• [What you need to do]:
Of all the entries below, retype only the lines from the one with "Regular price" through the one with "What does your Charter", exactly as they appear.

• [Material provided]:
⁂

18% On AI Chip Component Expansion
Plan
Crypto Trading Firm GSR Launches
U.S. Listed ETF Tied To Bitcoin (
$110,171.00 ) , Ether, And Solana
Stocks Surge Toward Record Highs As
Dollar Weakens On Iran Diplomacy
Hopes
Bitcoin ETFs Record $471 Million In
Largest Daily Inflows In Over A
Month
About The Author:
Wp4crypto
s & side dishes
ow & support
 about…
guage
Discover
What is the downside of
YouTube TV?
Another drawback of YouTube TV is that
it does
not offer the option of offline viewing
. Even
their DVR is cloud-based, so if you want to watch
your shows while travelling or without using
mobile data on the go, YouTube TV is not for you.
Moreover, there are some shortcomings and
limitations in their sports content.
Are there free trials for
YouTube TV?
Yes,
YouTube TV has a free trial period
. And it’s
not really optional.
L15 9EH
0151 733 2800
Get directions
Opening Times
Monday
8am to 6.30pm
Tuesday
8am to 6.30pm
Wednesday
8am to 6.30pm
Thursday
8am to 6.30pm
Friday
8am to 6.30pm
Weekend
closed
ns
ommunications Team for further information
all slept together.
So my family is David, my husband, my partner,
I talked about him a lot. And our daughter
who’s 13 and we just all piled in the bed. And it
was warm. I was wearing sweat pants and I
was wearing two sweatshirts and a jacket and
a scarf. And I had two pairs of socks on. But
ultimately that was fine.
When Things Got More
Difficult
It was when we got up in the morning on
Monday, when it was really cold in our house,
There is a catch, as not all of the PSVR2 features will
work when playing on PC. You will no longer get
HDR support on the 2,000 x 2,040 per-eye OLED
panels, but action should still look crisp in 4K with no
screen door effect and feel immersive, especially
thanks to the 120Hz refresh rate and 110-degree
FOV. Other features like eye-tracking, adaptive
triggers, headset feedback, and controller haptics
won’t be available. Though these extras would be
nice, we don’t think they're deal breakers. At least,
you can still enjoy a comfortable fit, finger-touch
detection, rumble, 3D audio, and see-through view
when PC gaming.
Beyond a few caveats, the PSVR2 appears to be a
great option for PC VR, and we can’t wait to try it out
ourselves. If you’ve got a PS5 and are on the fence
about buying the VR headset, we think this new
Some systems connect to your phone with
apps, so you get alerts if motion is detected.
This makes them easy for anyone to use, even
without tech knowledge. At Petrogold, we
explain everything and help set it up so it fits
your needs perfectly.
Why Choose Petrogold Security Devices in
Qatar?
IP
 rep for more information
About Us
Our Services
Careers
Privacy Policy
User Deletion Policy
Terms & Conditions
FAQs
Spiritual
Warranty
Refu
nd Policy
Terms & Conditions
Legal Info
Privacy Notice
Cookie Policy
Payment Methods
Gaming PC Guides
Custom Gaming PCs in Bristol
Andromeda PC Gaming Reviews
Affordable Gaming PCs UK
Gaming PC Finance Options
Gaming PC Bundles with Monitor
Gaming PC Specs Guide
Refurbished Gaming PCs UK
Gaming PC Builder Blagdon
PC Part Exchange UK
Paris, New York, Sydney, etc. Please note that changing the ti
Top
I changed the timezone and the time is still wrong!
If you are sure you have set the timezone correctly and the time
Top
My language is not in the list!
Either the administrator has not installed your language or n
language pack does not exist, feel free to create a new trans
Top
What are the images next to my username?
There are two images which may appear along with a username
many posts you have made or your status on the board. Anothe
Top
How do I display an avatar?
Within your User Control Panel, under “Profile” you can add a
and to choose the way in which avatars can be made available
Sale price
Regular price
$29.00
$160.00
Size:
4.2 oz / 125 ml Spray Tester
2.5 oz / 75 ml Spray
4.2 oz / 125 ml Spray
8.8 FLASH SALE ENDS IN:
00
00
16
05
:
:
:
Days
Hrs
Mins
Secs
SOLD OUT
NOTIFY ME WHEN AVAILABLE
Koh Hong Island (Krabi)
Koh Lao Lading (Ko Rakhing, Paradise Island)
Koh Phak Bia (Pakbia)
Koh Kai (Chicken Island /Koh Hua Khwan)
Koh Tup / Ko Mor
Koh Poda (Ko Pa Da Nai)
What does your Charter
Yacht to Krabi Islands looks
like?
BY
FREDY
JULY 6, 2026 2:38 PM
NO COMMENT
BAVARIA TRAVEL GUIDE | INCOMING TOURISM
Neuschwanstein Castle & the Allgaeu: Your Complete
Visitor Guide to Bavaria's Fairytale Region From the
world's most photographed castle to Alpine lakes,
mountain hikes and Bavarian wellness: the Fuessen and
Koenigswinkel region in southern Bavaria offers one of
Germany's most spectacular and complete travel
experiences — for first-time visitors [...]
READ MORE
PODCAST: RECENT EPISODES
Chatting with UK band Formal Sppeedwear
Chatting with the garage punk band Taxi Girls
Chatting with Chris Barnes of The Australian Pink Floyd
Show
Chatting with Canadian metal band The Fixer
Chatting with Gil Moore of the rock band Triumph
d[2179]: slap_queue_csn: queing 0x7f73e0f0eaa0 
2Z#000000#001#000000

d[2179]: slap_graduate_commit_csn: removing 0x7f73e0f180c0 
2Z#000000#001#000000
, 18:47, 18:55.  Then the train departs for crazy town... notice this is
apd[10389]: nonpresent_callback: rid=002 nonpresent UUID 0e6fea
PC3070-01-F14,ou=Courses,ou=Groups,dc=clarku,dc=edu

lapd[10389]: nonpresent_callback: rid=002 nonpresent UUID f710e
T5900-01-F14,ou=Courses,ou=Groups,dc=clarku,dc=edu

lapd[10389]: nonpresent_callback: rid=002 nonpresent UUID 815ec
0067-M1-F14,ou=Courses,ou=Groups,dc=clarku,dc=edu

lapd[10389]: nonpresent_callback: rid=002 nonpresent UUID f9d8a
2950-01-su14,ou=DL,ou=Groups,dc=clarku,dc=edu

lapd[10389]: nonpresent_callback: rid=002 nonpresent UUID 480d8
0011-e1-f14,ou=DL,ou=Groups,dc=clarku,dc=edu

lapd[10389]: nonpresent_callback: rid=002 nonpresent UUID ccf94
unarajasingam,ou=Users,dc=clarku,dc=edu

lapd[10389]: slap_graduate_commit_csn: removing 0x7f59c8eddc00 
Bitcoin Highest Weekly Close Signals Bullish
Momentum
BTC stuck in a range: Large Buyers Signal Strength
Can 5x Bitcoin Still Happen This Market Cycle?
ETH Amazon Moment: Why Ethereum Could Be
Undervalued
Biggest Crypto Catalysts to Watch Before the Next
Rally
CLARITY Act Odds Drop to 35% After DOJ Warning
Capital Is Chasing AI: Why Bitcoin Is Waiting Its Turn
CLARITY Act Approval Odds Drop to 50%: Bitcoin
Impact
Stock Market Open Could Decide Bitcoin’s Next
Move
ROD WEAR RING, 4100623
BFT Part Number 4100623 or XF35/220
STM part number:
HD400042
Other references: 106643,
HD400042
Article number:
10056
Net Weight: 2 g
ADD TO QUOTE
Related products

⁂

• [Finished task]:
Regular price
$29.00
$160.00
Size:
4.2 oz / 125 ml Spray Tester
2.5 oz / 75 ml Spray
4.2 oz / 125 ml Spray
8.8 FLASH SALE ENDS IN:
00
00
16
05
:
:
:
Days
Hrs
Mins
Secs
SOLD OUT
NOTIFY ME WHEN AVAILABLE
Koh Hong Island (Krabi)
Koh Lao Lading (Ko Rakhing, Paradise Island)
Koh Phak Bia (Pakbia)
Koh Kai (Chicken Island /Koh Hua Khwan)
Koh Tup / Ko Mor
Koh Poda (Ko Pa Da Nai)
What does your Charter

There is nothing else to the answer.